With very little resources, the city of Albany-Millersburg, OR developed a fantastic example of a successful biocarbon project that is helping a local ecosystem thrive.
By Jeannette Allan
On a hot July day, you might decide that the only thing that sounds pleasant is cooling off in the nearby stream. As you eagerly dip your feet in what should be refreshingly cool water, you are immediately struck at how warm the temperature feels. In fact, it almost feels as though you’re stepping into a bath.
This was exactly the case in the City of Albany-Millersburg, Oregon where water flows into the Willamette River. Only a few years ago, the water temperature registered around 73°F at the hottest time of the summer, when it needed to read about 68°F for Department of Environmental Quality (DEQ) standards.
To mitigate the problem, the public works directors realized that they
could choose the expensive, quick fix option of building cooling towers, or
they could choose a more holistic approach that would benefit the community,
restore wildlife habitat and save city funds. They opted for the latter and purchased
some industrial land that had become a semi-truck parking lot to restore it to a
wetland area. The water is pumped into an inlet, but without the use of valves,
electricity or pumps in the garden; it solely relies on gravity to pull the
water along. In doing so, they succeeded in making the water cleaner than State
DEQ water standards.

Record extracts ▸

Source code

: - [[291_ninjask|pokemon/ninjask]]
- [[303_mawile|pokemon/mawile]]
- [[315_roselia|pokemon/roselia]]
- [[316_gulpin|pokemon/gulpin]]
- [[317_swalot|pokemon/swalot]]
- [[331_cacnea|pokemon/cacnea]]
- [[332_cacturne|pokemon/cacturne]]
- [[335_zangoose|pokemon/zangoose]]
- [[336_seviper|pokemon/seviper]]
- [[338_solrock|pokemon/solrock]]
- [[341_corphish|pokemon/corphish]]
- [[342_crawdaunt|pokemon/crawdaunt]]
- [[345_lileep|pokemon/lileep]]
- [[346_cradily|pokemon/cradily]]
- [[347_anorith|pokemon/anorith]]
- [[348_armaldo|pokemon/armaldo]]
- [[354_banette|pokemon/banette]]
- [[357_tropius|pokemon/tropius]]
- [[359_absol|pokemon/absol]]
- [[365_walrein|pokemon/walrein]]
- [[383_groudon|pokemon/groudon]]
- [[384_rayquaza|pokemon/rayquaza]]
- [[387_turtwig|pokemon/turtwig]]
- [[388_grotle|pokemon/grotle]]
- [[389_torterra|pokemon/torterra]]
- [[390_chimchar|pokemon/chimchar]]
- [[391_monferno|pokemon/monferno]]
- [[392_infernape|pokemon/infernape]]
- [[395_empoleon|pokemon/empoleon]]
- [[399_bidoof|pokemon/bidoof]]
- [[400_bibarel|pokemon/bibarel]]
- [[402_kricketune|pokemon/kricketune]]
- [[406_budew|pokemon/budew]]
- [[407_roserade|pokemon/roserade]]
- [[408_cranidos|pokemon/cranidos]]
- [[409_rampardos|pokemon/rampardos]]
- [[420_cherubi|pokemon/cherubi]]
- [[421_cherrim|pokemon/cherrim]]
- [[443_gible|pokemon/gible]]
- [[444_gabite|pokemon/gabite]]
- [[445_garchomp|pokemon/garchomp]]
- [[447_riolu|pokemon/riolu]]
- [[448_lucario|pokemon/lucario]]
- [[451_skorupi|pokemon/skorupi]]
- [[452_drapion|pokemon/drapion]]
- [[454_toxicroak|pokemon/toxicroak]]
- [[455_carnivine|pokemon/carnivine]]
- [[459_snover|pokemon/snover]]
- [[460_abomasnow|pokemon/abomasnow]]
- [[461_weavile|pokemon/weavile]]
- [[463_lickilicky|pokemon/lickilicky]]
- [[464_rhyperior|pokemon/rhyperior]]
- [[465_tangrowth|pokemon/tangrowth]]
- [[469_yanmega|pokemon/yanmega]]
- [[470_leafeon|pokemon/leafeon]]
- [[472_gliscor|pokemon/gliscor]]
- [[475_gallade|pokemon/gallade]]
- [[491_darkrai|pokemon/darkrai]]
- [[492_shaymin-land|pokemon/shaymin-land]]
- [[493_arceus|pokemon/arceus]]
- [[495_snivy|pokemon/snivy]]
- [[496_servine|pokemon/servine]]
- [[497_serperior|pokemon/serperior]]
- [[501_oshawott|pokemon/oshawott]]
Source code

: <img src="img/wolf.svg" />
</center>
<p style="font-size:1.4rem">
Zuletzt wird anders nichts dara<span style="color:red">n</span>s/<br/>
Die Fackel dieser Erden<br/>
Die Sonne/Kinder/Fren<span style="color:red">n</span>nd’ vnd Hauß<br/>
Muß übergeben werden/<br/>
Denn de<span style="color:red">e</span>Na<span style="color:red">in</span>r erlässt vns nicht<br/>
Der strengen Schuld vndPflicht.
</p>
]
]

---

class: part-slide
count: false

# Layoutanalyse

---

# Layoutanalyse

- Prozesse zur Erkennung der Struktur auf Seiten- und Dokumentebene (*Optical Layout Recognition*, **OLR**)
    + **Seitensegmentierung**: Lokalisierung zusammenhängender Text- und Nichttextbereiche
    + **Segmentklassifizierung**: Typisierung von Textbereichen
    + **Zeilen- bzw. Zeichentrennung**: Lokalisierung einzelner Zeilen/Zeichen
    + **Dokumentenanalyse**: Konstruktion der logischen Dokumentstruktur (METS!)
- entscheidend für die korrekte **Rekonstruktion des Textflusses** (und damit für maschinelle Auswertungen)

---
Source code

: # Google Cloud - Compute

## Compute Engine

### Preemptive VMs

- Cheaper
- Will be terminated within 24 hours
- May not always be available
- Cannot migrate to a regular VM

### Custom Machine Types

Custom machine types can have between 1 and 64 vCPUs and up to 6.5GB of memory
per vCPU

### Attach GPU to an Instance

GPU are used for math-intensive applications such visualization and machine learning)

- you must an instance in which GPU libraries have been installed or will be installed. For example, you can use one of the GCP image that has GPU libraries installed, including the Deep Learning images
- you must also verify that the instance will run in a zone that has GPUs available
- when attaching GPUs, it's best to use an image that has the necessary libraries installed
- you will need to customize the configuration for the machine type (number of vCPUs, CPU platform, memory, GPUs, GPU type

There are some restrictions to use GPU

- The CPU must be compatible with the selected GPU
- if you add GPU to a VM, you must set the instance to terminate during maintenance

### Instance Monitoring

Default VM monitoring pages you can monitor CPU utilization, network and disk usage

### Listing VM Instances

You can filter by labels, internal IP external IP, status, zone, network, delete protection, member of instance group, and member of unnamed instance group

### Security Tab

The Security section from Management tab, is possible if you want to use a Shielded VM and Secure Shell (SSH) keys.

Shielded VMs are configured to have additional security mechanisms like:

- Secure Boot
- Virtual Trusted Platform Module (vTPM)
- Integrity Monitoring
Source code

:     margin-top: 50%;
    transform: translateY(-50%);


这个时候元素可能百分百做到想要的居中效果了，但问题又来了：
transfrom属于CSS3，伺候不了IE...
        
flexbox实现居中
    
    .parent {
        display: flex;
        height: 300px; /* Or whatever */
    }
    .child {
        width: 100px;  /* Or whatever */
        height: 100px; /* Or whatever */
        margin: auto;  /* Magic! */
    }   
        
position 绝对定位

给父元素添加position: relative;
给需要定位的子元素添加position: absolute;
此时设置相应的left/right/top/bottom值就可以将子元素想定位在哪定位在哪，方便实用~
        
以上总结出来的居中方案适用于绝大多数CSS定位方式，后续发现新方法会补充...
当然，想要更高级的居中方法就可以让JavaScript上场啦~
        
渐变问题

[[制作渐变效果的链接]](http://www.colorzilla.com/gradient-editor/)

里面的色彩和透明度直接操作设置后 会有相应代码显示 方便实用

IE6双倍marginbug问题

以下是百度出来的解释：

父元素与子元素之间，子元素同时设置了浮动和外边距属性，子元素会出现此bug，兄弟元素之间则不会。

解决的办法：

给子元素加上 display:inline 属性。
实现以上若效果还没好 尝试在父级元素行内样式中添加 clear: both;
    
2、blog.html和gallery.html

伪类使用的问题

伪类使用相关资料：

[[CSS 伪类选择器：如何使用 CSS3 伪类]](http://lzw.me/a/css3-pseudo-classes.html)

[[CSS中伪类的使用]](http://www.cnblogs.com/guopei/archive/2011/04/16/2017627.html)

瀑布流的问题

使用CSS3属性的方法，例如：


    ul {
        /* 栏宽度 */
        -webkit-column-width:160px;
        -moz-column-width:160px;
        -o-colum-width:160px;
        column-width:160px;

What to do ▸
1 > According to the Albany-Millersburg wetland article, about what temperature did the water need to read to meet Department of Environmental Quality standards?
2 > Continue the article about the Albany-Millersburg wetland project from the point where it stops.

Outputs in order ▸
1 > About 68°F.

2 >
The vegetation bordering the wetland area provides shade, helping the water to lose heat and cool down. Wetlands are created by hydroseeding, a process that sprays seed and mulch to economically gain the needed 80 percent plant coverage. The carbon-rich soil and panoply of plant life that replaced the parking lot now helps draw excess carbon dioxide from the atmosphere, making this a good biocarbon solution as well as money-saver for taxpayers.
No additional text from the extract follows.